Denoising stat results

Hi QIIME Forum,

I am performing microbiome analysis on my soil data (banks, sediments, and upstream samples). The data are demultiplexed, and I have removed the primers using the following command:

qiime cutadapt trim-paired
--i-demultiplexed-sequences paired-end-demux.qza
--p-front-f GTGYCAGCMGCCGCGGTAA
--p-front-r GGACTACNVGGGTWTCTAAT
--p-match-adapter-wildcards
--p-discard-untrimmed
--o-trimmed-sequences trimmed-seqs-16S.qza
--verbose

Afterwards, I performed DADA2 on the trimmed sequences using three different truncation lengths based on quality score thresholds: 20%, 25%, and 30% of the 25th percentile of the quality score.

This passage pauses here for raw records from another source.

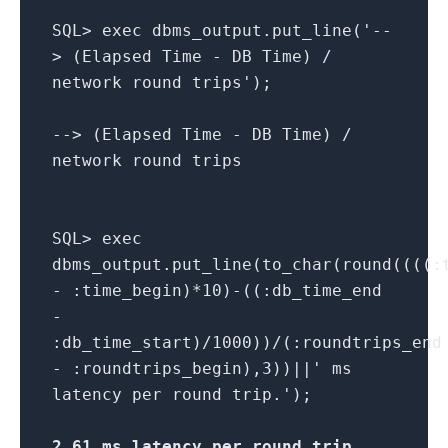
SQL> exec dbms_output.put_line('--
> (Elapsed Time - DB Time) /
network round trips');
--> (Elapsed Time - DB Time) /
network round trips
SQL> exec
dbms_output.put_line(to_char(round((((:
- :time_begin)*10)-((:db_time_end
-
:db_time_start)/1000))/(:roundtrips_end
- :roundtrips_begin),3))||' ms
latency per round trip.');
2.61 ms latency per round trip
.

I now have three sets of denoising statistics for each truncation length, but when viewing these datasets in QIIME View, I notice minimal variation in the results across the results ( percentage of merged , percentage of non chimeric). Also, about 25 samples have 0 percent in terms of merge and nonchimeric.

Given these results, I’m seeking advice on which truncation length and percentage might be most appropriate for my analysis. Are there specific factors I should consider to get the better result?
Thank you in advance.

Best regards,
Namraj

Here are the attached files:
denoising-stats254204.qzv (1.2 MB)
denoising-stats257209.qzv (1.2 MB)
denoising-stats275223.qzv (1.2 MB)
paired-end-demux.qzv (315.7 KB)
trimmed-seqs-16S.qzv (321.7 KB)

Hello @Namraj_Jaishi,

This is a great post! I always find parameter sweeps very helpful. Thank you for sharing all your data.

Based on the quality, I like your choices for trim and trunc locations:

One goal is to keep the most data possible. The other goal is to keep only the highest quality data. So it's a tradeoff between quantity and quality, hopefully with a sweet spot in the middle.

In the third file, denoising-stats275223.qzv, a very small percentage of reads merge, I would not use that one.

The other two files are similar. Most samples have >11k reads in them, which is pretty good!

I noticed that just over 30 samples had less than 50 input reads.
I would say these "failed to sequence." This is pretty common for samples with low biomass, but it could indicate something else.

It could also be bad luck from the sequencing core, and it's worth asking them if they would run your samples again! Losing 30 samples from a cohort is really hard!

Let us know if you have more questions! :qiime2:

3 Likes

Thank you for your insights. I will get back to the sequencing center about low-input reads.